═══ Given passage ═══

Extra Spark Configuration

When you create a pipeline, you can define extra Spark configuration properties that determine how the pipeline runs on Spark. Transformer passes the configuration properties to Spark when it launches the Spark application.

You can add any additional Spark configuration property, as described in the Spark configuration documentation.

You can also add the following extra configuration properties provided by Transformer. These are not Spark configuration properties:
Configuration Property Description
spark.home Overrides the SPARK_HOME environment variable set on the machine.

For example, let's say that multiple Spark versions are installed locally on the Transformer machine. You can add the spark.home configuration property to run the pipeline on the Spark version that is not set in the environment variable.

dag.triggerDuration

For streaming execution mode, amount of time in milliseconds to wait between batches.

Default is 1 millisecond.

transformer.ludicrous.mode Runs the pipeline in ludicrous mode.
transformer.ludicrous.count.input Generates and displays pipeline input statistics when running a pipeline in ludicrous mode.

Performance Tuning Properties

To tune the performance of a pipeline that runs on a cluster, you can add the following Spark configuration properties to override the default Spark values:
Spark Configuration Property Description
spark.executor.instances Number of Spark executors that the pipeline runs on.

By default, Spark uses as many executors as required to run the pipeline. Use this configuration property when you need to limit executor usage in the cluster.

spark.executor.memory Maximum amount of memory that each Spark executor uses to run the pipeline.
spark.executor.cores Number of cores that each Spark executor uses to run the pipeline.

Databricks does not allow overrides of this configuration property. Do not use this property when running the pipeline on a Databricks cluster.

For more information about these configuration properties, see the Spark Configuration documentation.

═══ Data for analysis ═══

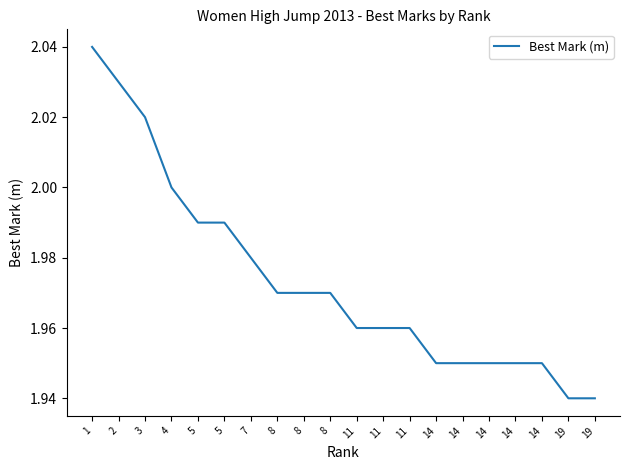

Reading left to right, what are all the values shown in this chart?

1=2.0	2=2.0	3=2.0	4=2.0	5=2.0	5=2.0	7=2.0	8=2.0	8=2.0	8=2.0	11=2.0	11=2.0	11=2.0	14=1.9	14=1.9	14=1.9	14=1.9	14=1.9	19=1.9	19=1.9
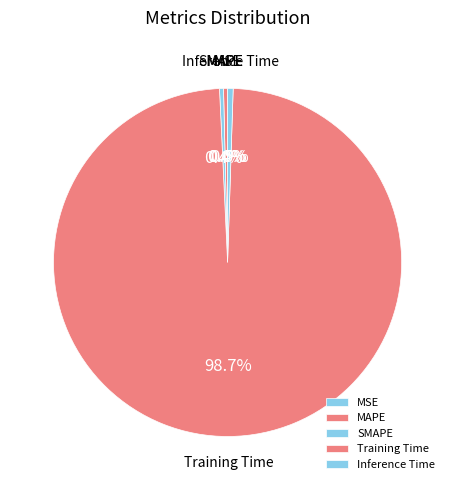

Which has a higher value, Training Time or SMAPE?

Training Time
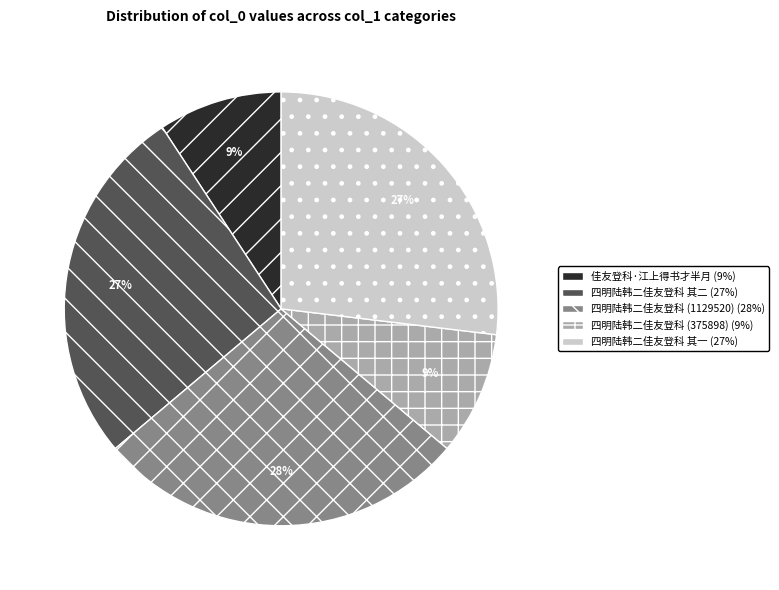

To the nearest percent, what is the average slice percentage?

20%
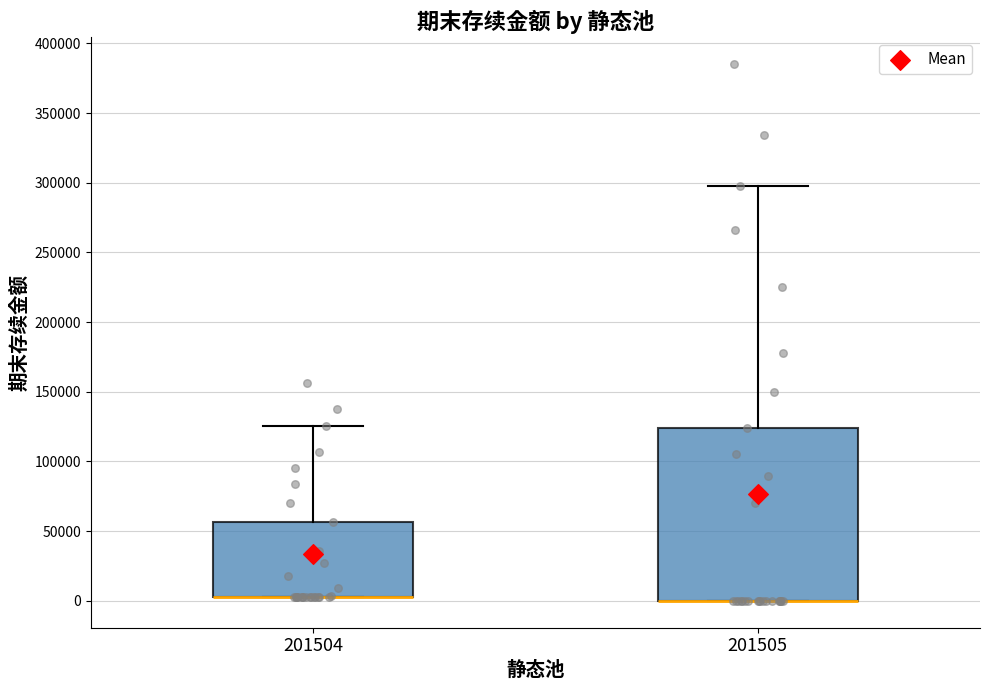

Reading left to right, read every box against the y-axis: the position of its median line, the range the box covers, and the ends of its whiskers. The values are not printed on the chart, so give them approximately, as read against the axis.

201504: median 5000 (drawn on the box's lower edge), box 5000 to 55000, whiskers 5000 to 125000
201505: median 0 (drawn on the box's lower edge), box 0 to 125000, whiskers 0 to 300000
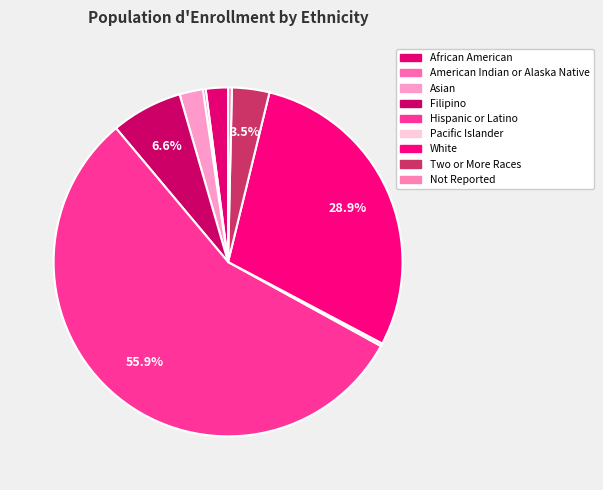

Rank the categories by value from highest to lowest.

Hispanic or Latino, White, Filipino, Two or More Races, Asian, African American, Not Reported, American Indian or Alaska Native, Pacific Islander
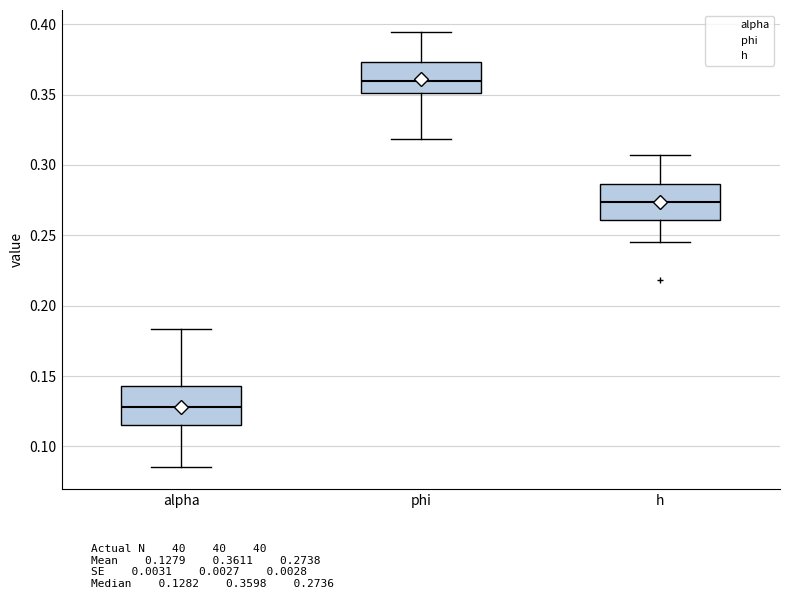

Which box's median line is the highest?

phi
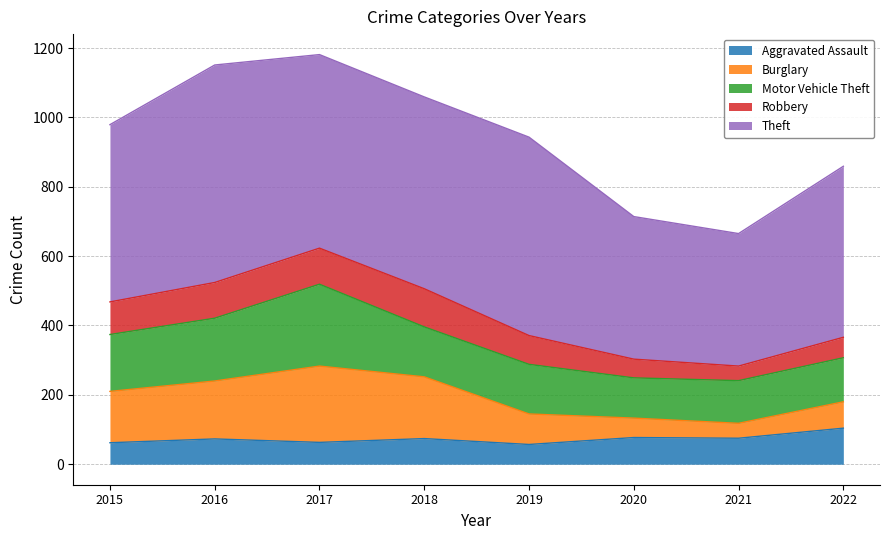

What is the lowest value of the Aggravated Assault series?

57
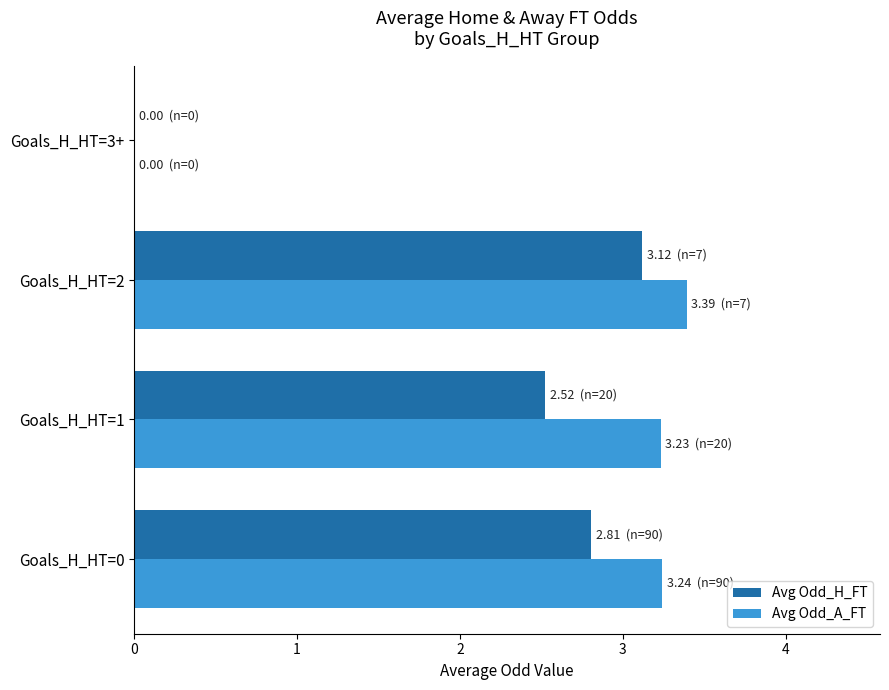

What is the sum of all Avg Odd_A_FT values?

9.9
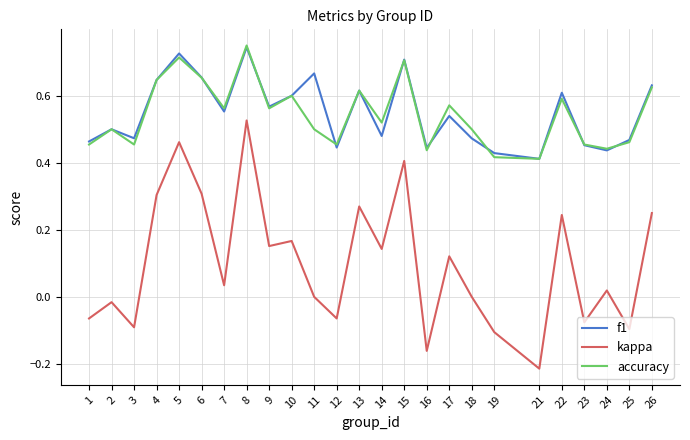

True or false: kappa and accuracy intersect in this chart.

False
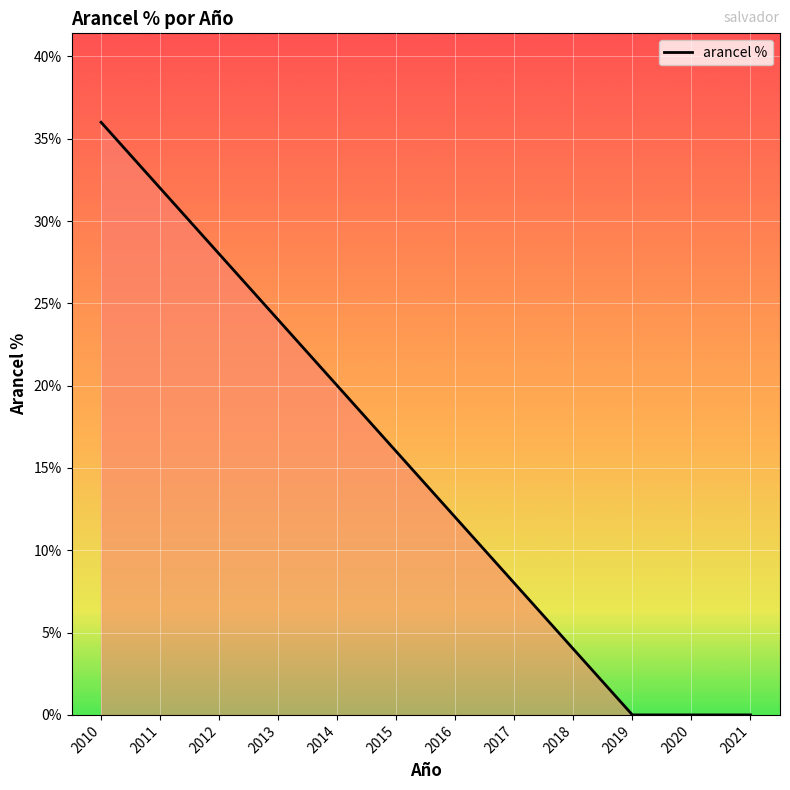

At which category does the chart reach its minimum across all series?

2019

═══

### Problem set
1. Reproduce the part of the Spark configuration page that opens with the words containing "spark.executor.memory Maximum amount" and closes with "see the Spark Configuration documentation.".
2. Write out the part of the listing that opens with the line containing "Which has a" and closes with the line containing "Reading left to right, read", word for word, omitting the pictures.

### Answers provided
1.
spark.executor.memory Maximum amount of memory that each Spark executor uses to run the pipeline.
spark.executor.cores Number of cores that each Spark executor uses to run the pipeline.

Databricks does not allow overrides of this configuration property. Do not use this property when running the pipeline on a Databricks cluster.

For more information about these configuration properties, see the Spark Configuration documentation.

2.
Which has a higher value, Training Time or SMAPE?

Training Time

To the nearest percent, what is the average slice percentage?

20%

Reading left to right, read every box against the y-axis: the position of its median line, the range the box covers, and the ends of its whiskers. The values are not printed on the chart, so give them approximately, as read against the axis.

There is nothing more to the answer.